EXTRAIT CHOISI:
|---|

« Ko haala addata haala / wax mooy inndi wax / digaame bakkaado digaame / kumo lek kumo naati / kasankenaku egami kasankenaku / falay naa bisaada falay ».
Cher ami Hamidou DIA,
Pourquoi rectifies-tu ? Le fais-tu pour faire plaisir à des amis avec qui tu as en partage l’héritage du Sénégal et ses mémoires plurielles ou le fais-tu parce que tu te plies aux exigences de ceux qui, intellectuels ou lettrés comme toi, appartiennent à une autre socio-culture sénégalaise importante mais qui, jamais à aucun moment n’avaient pas eu le courage qui a été le tien, pour dénoncer les manquements et les atteintes à la cohésion sociale sénégalaise lors que ceux-ci venaient des membres de leur communauté culturelle. Tes amis là, auxquels tu donnes des gages de fidélité allant jusqu’à dire que tu avais beaucoup de frères et amis wolofs (ce qui est à ton honneur) que chez tes parents peuls, à chaque fois que le peul était victime d’atteintes verbales à caractère ethniciste, n’ont jamais eu à réagir et à condamner, contrairement à nous autres qui avons promptement réagi pour dénoncer fermement les propos de Penda Ba et de nous en désolidariser.
J’ai admiré ton courage et ta lucidité dans ton premier article, car au lieu de te flageller pour présenter tes plates excuses comme l’ont fait certains parmi les nôtres, tu avais osé, comme je l’avais fais dans facebook, de dénoncer la problématique de danger vers laquelle se dirigeait le Sénégal à travers des comportements chauvins nauséabonds et des paroles qui ne restituent en aucune manière l’histoire de notre cohésion sociale apaisée depuis des temps anciens.
Mais tes amis wolofs qui sont nos frères et sœurs se sont sentis visés. Et au lieu de te retrouver dans ce combat qui doit être celui de la République, ils ont préféré condamner et désapprouver tes propos. Ils te demandent de renoncer à ton espace de socialisation primaire qui est le peul depuis Saldé-Tébégoud, village de la vallée antérieurement seereer, comme tant d’autres de nos collectivités et villages du Fuuta et ceux de la vallée du fleuve Sénégal toute entière, pour te mouler sans discussion au modèle social mono-culturel et linguistique wolof pour lequel ils dessinent les contours et la sociographie du Sénégal d’aujourd’hui et de demain.
Or cette hypothèse là, ne restitue ni ne correspond en aucune façon à notre Sénégal historique, ni à celui d’aujourd’hui et certainement pas à celui de demain. Ce Sénégal là n’est pas le mien et pour une très large majorité de notre peuple. Cette perspective de détérioration des liens sociaux , de la coexistence interculturelle pacifique qui promeut notre cohésion nationale actuelle et la pluralité des mémoires culturelles ainsi que des diversités de territoires et de terroirs qui la composent, ne peut être la nôtre, elle n’est pas la mienne en tous les cas. Car, elle suppose, un nivellement d’autres, pour créer les conditions d’une prévalence et d’une prééminence d’une ethnie sur d’autres pour en arriver à un monolithisme culturel et linguistique qui ne peut être qu’une perspective très dangereuse dont le Sénégal et les Sénégalais n’ont pas besoin.

|---|

DONNÉES DE L'EXERCICE:
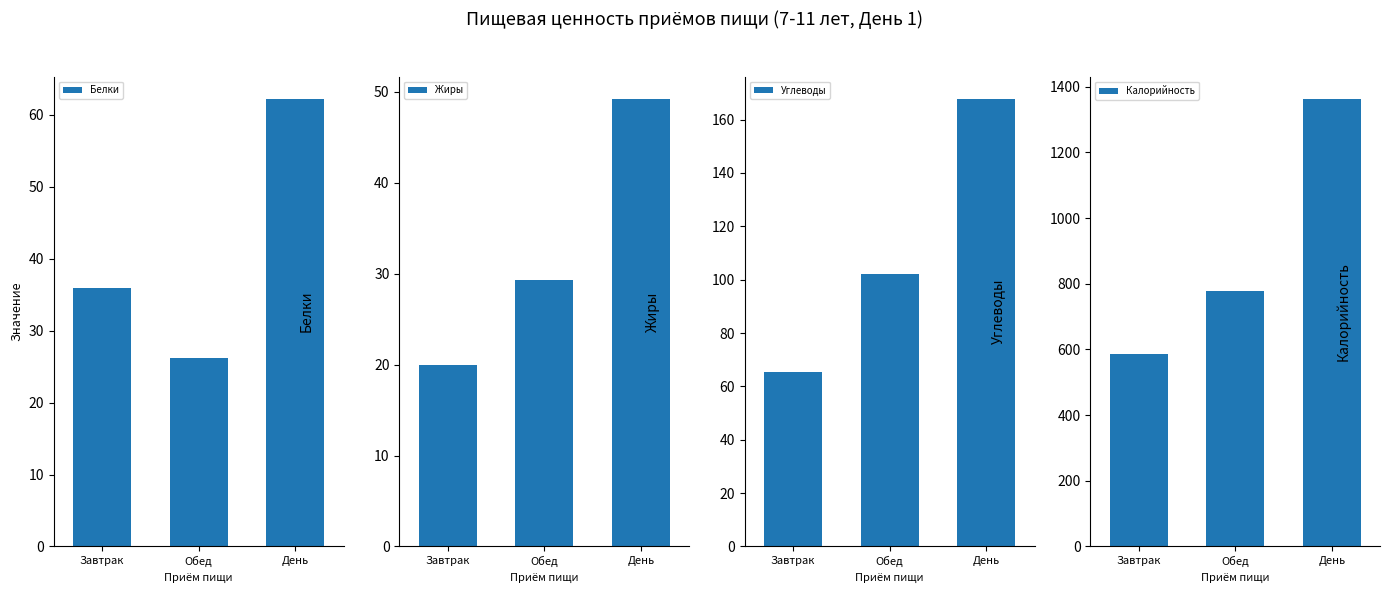

What is the sum of all Углеводы values?

335.4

|---|

Prolongez la lettre adressée à Hamidou Dia sur la cohésion sociale au Sénégal, en reprenant juste après sa dernière phrase.

RÉSULTAT ATTENDU:
La phrase de ton ami Dieye qui te tend la main et qui t’invite à te relever grâce à son soutien (admettons Hamidou, que l’une de nos ethnies soit devant et les autres derrière, que l’une soit «supérieure» aux autres et après ?), y est explicite et particulièrement terrible par son chauvinisme revendiqué, pour notre histoire et notre appartenance commune caractérisée par des origines diverses, des socialisations multiples, des métissages féconds, des assimilations réciproques et des parentés plurielles dont les migrations sont les supports ainsi qu’une citoyenneté diversifiée revendiquée et enviée à l’échelle de notre continent.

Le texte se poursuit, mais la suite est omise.